- _TEXT SEGMENT_:
-------------------------
Multiple services are affected, service degradation


Incident resolved in 2h55m22s

Resolved

On Mar 5, 2026, between 16:24 UTC and 19:30 UTC, Actions was degraded. During this time, 95% of workflow runs failed to start within 5 minutes with an average delay of 30 minutes and 10% workflow runs failed with an infrastructure error. This was due to Redis infrastructure updates that were being rolled out to production to improve our resiliency. These changes introduced a set of incorrect configuration change into our Redis load balancer causing internal traffic to be routed to an incorrect host leading to two incidents. We mitigated this incident by correcting the misconfigured load balancer. Actions jobs were running successfully starting at 17:24 UTC. The remaining time until we closed the incident was burning through the queue of jobs. We immediately rolled back the updates that were a contributing factor and have frozen all changes in this area until we have completed follow-up work from this. We are working to improve our automation to ensure incorrect configuration changes are not able to propagate through our infrastructure. We are also working on improved alerting to catch misconfigured load balancers before it becomes an incident. Additionally, we are updating the Redis client configuration in Actions to improve resiliency to brief cache interruptions.

1772739054

Investigating

Webhooks is operating normally.

1772738268

Investigating

Actions is operating normally.

1772737524

Investigating

Actions is now fully recovered.

1772737147

Investigating

The queue of requested Actions jobs continues to make progress. Job delays are now approximately 6 minutes and continuing to decrease.

1772734556

Investigating

We are back to queueing Actions workflow runs at nominal rates and we are monitoring the clearing of queued runs during the incident.

1772732906

Investigating

We have applied mitigations for connection failures across backend resources and we are observing a recovery in queueing Actions workflow runs.

1772731559

Investigating

We are observing delays in queuing Actions workflow runs. We’re still investigating the causes of these delays.

1772729573

Investigating

Webhooks is experiencing degraded availability. We are continuing to investigate.

1772729231

Investigating

Actions is experiencing degraded availability. We are continuing to investigate.

1772728874

Investigating

We are investigating reports of degraded performance for Actions

1772728532
-------------------------
- _ASSIGNMENT_:
Print the passage of the incident report from "We have applied" to "of these delays." word for word.

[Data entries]
-------------------------
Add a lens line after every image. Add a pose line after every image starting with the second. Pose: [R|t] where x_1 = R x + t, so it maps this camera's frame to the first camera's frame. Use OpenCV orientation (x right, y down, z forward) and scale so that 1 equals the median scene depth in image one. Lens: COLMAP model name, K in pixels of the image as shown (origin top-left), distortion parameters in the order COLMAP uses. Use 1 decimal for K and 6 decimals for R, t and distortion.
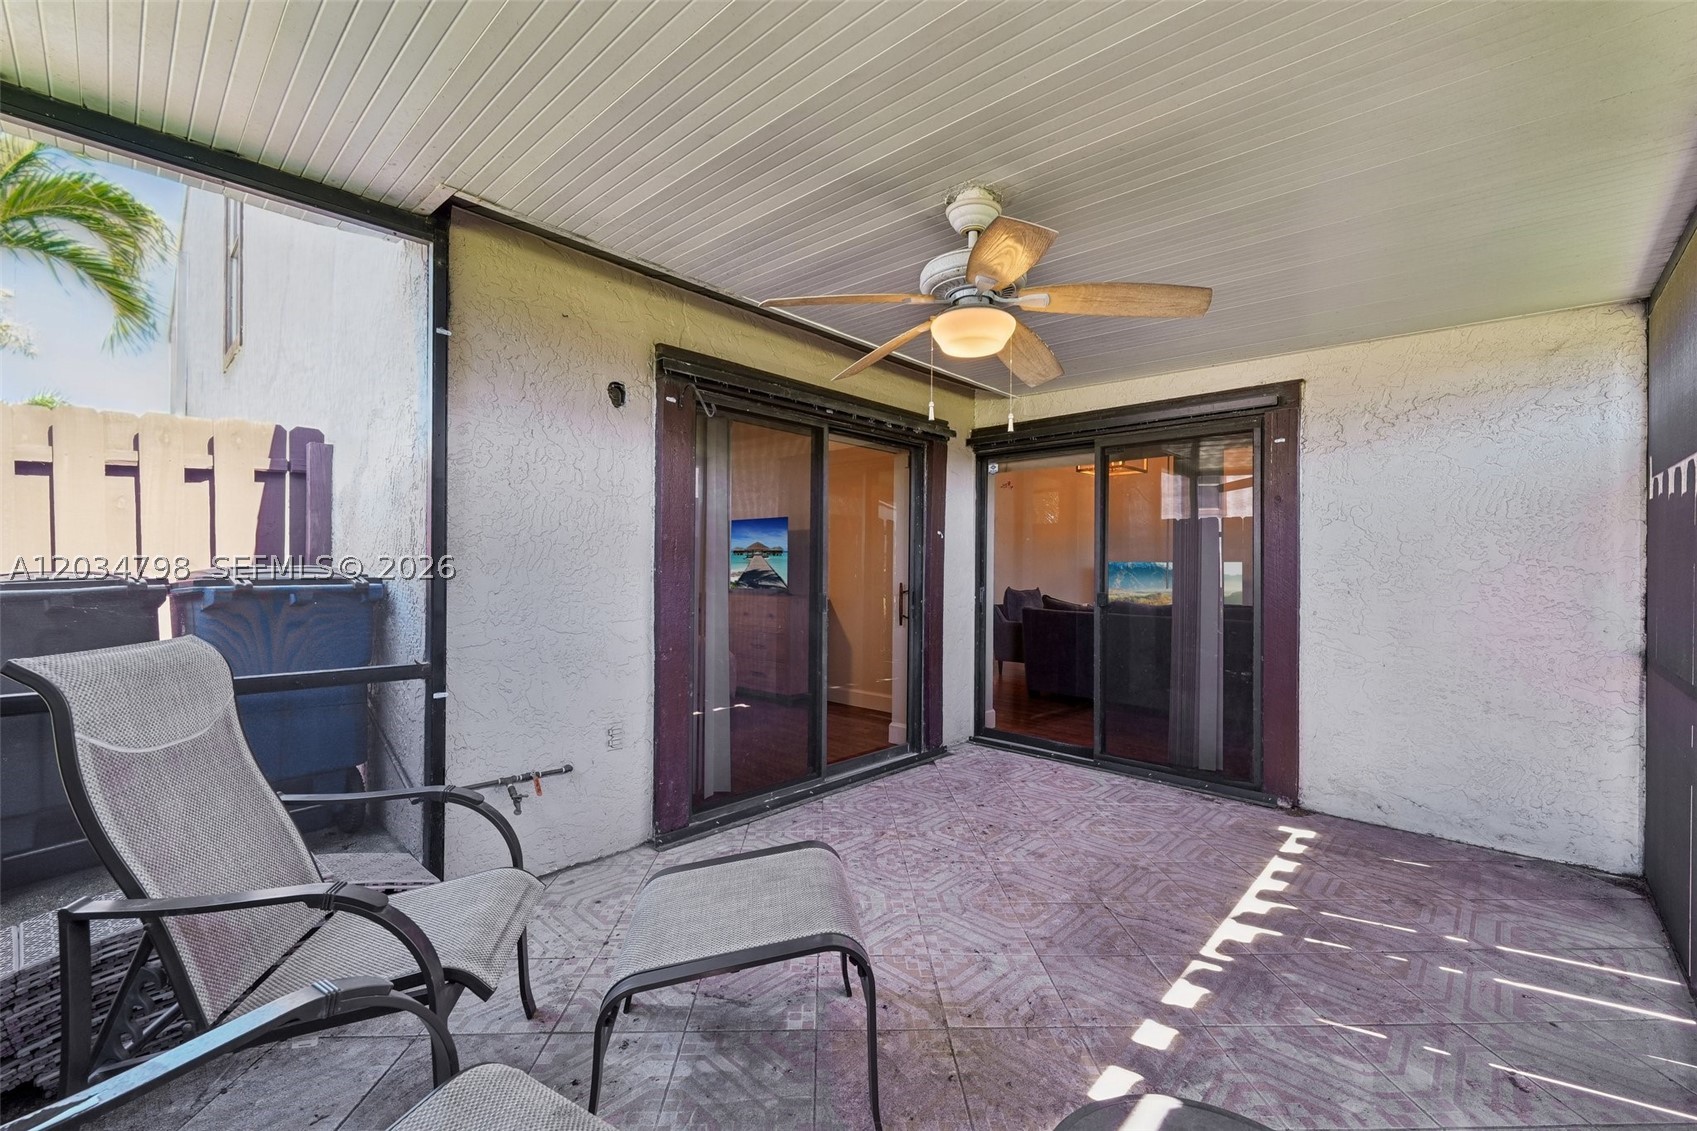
lens RADIAL K [[697.8, 0, 852.2], [0, 697.8, 560.6], [0, 0, 1]] dist [-0.001374, -0.000232]
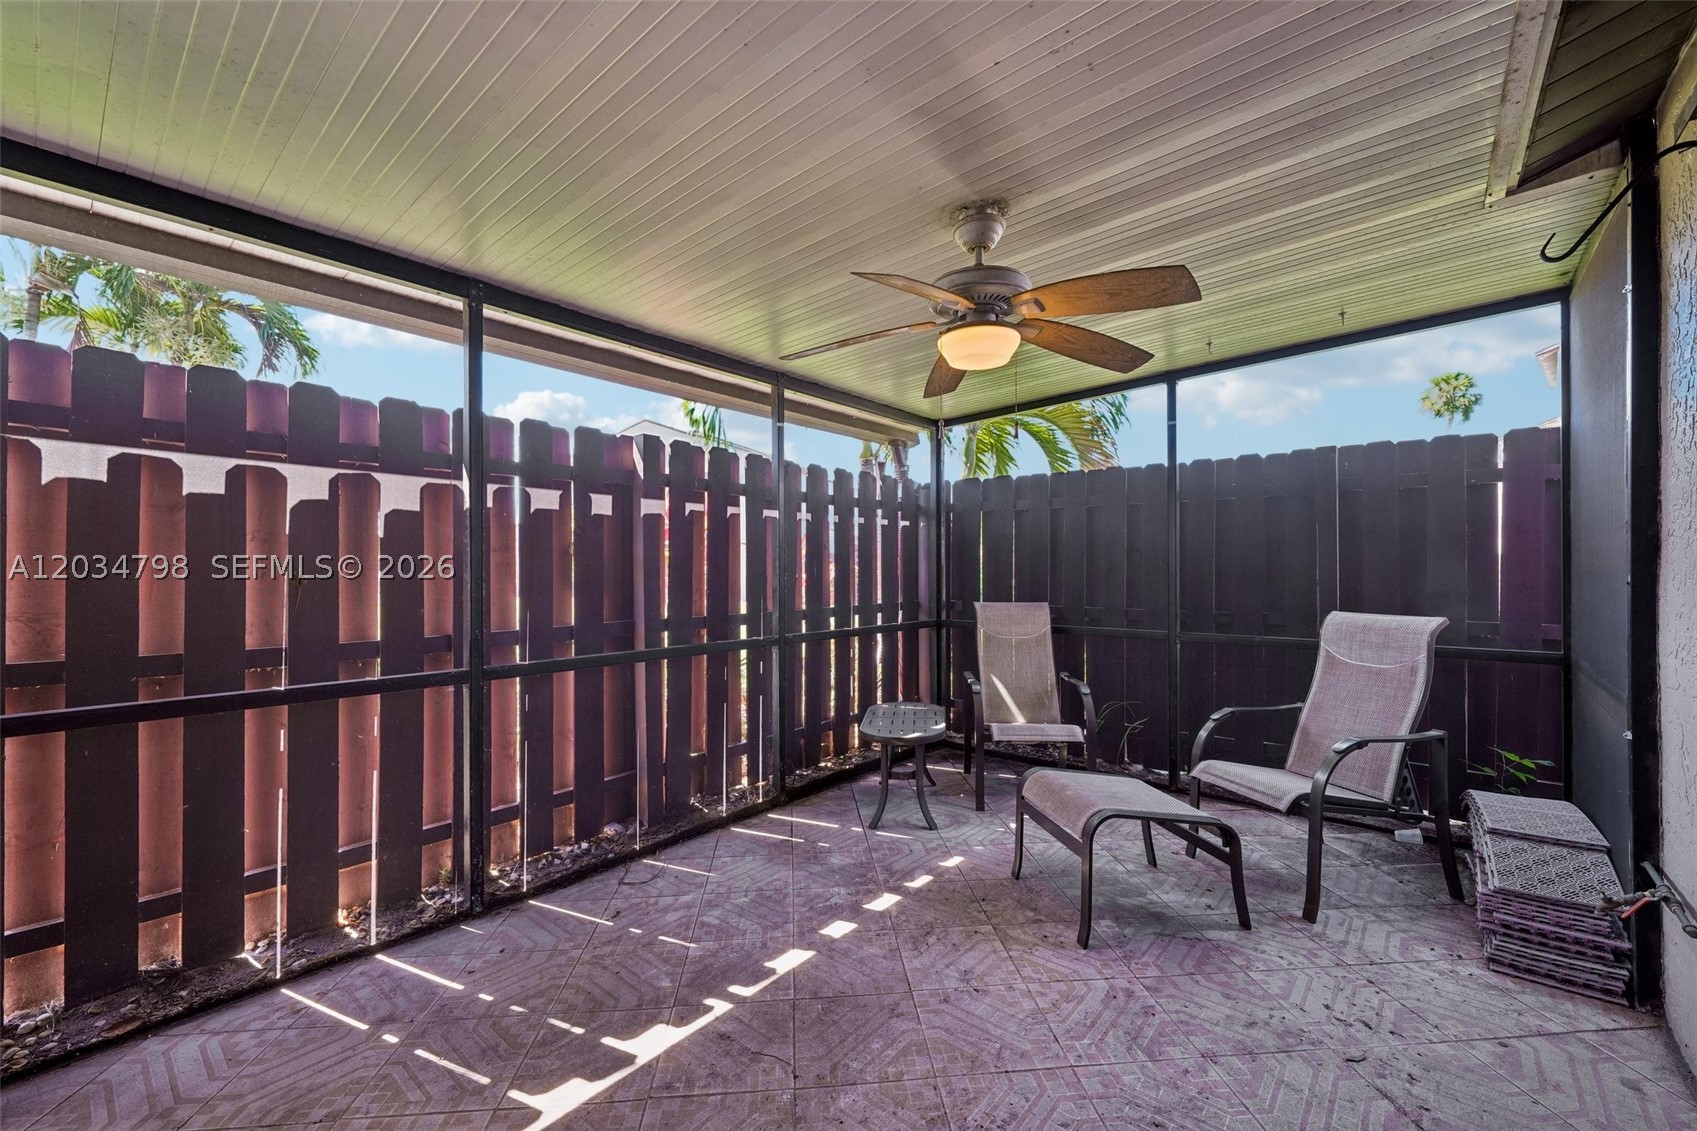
lens RADIAL K [[689.6, 0, 846.5], [0, 689.6, 569.6], [0, 0, 1]] dist [-0.000874, -0.000434]
pose [[-0.998634, -0.001604, -0.052221, 0.330656], [-0.001222, 0.999972, -0.007345, 0.004554], [0.052232, -0.007271, -0.998609, 1.579820]]
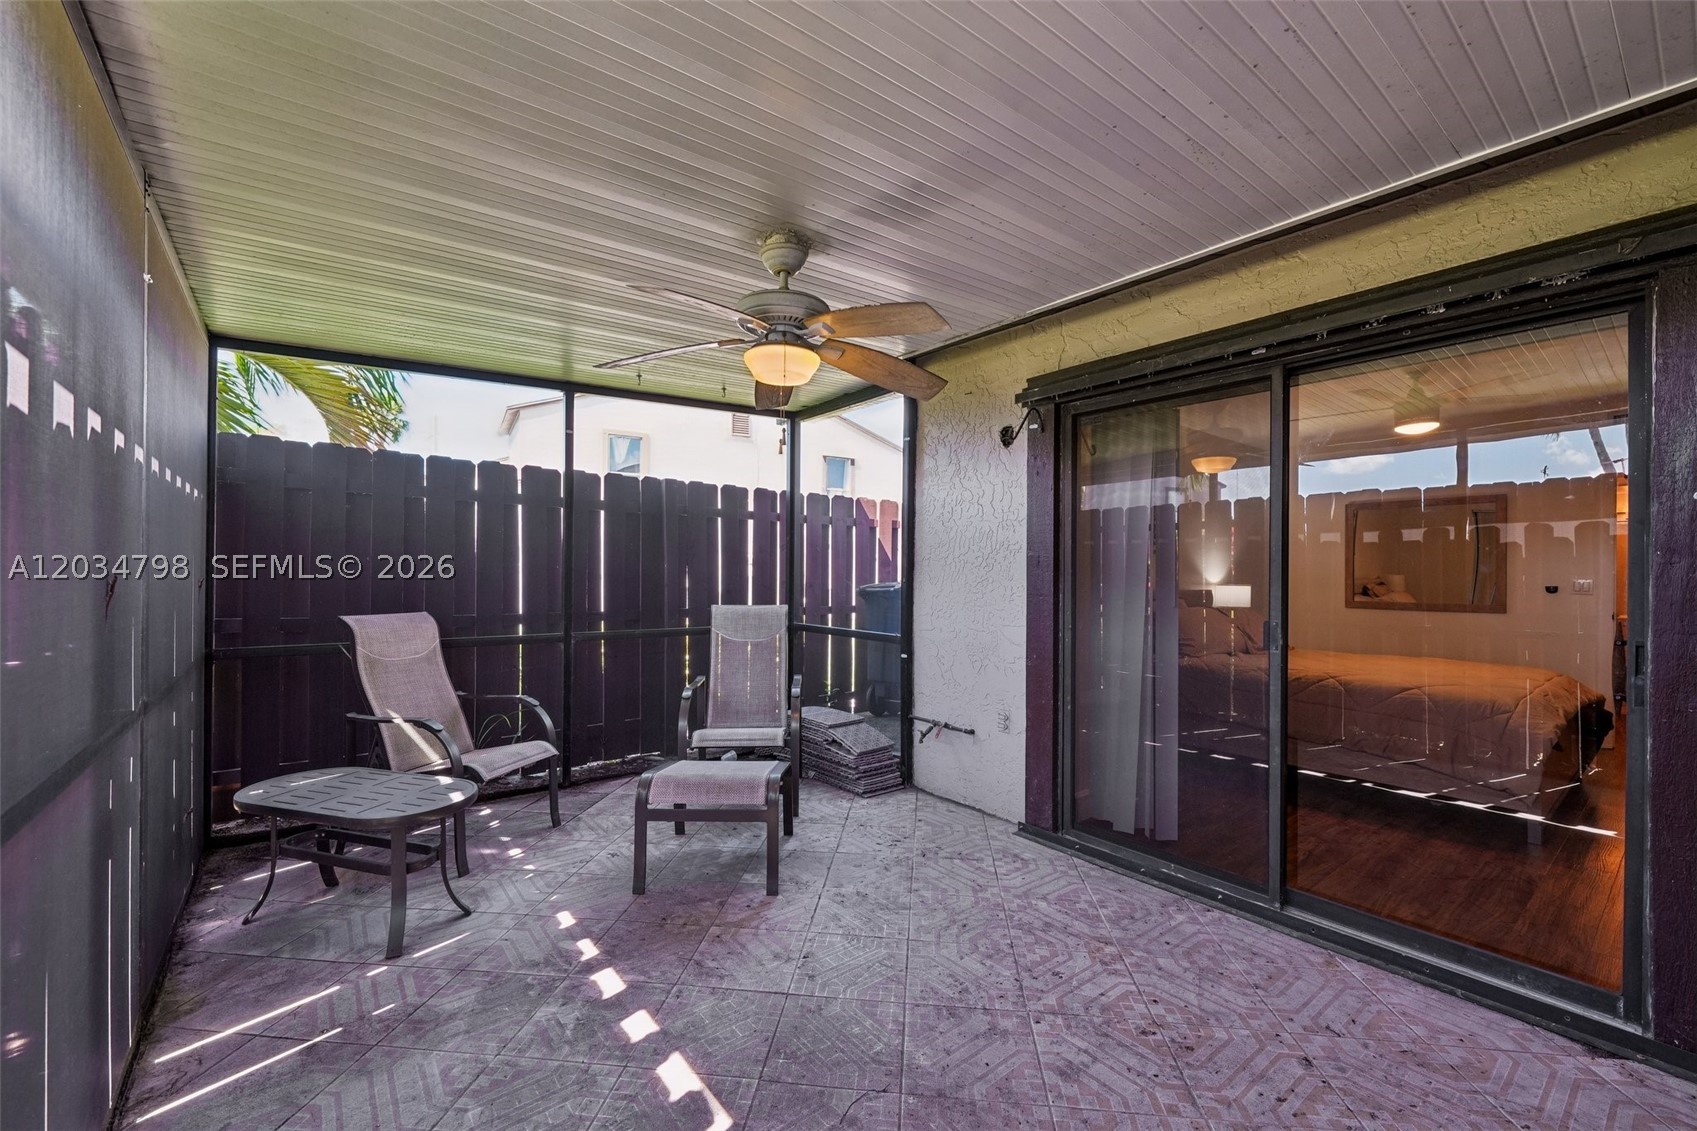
lens RADIAL K [[692.7, 0, 846.7], [0, 692.7, 572.8], [0, 0, 1]] dist [0.001793, 0.000001]
pose [[-0.148361, -0.008436, -0.988897, 0.969325], [0.001825, 0.999960, -0.008805, 0.006797], [0.988932, -0.003111, -0.148339, 0.999441]]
-------------------------
- _EXERCISE OUTPUT_:
We have applied mitigations for connection failures across backend resources and we are observing a recovery in queueing Actions workflow runs.

1772731559

Investigating

We are observing delays in queuing Actions workflow runs. We’re still investigating the causes of these delays.